Comme le passage du parasite par l’homme est obligatoire, l’éradication du paludisme paraissait simple dès la découverte du cycle du Plasmodium. Comme le proposaient Grassi et Angelo Celli en 1900, il suffirait d’interrompre le cycle soit en tuant les Plasmodium chez l’homme avec un médicament antipaludéen, comme la quinine à l’époque, soit en tuant l’anophèle, ou plutôt en abaissant la fréquence de l’un ou l’autre au-dessous d’un seuil qui rend la transmission peu probable. De fait, depuis cette époque, le voyageur qui se rend dans une région paludéenne peut facilement se protéger contre la maladie : les services de médecine des voyages proposent aujourd’hui des solutions de prophylaxie efficaces. Pourtant le paludisme, au niveau des populations locales, est loin d’être sous contrôle dans la plupart des régions tropicales en dépit de lourds investissements.

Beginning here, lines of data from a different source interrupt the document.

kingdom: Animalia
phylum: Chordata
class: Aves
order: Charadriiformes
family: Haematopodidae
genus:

L’historique de la lutte contre le paludisme, menée depuis cent cinquante ans, et l’analyse des résultats de certaines méthodes actuelles permettent de comprendre quelques-unes des raisons de l’écart entre ce qui est possible et ce qui est réalisé. Pour un État ou pour un groupe fortement organisé comme une armée, il est plus facile de fonder une stratégie sur une ou deux actions simples, a priori faciles à mettre en œuvre (par exemple miser sur les antipaludéens et les insecticides) : c’est le choix qui a longtemps prévalu. On sait pourtant depuis le début du xxe siècle que c’est surtout à l’échelle locale que le combat sur le long terme se gagne et que, pour cela, il faut favoriser de nombreuses petites actions, chacune partiellement efficace, qui exigent l’implication directe et active des populations. C’est à ce prix que l’on constate une nette régression du paludisme depuis le milieu des années 2000, particulièrement en Afrique (continent le plus touché par la maladie) où l’action locale a été favorisée par les instances tant nationales qu’internationales.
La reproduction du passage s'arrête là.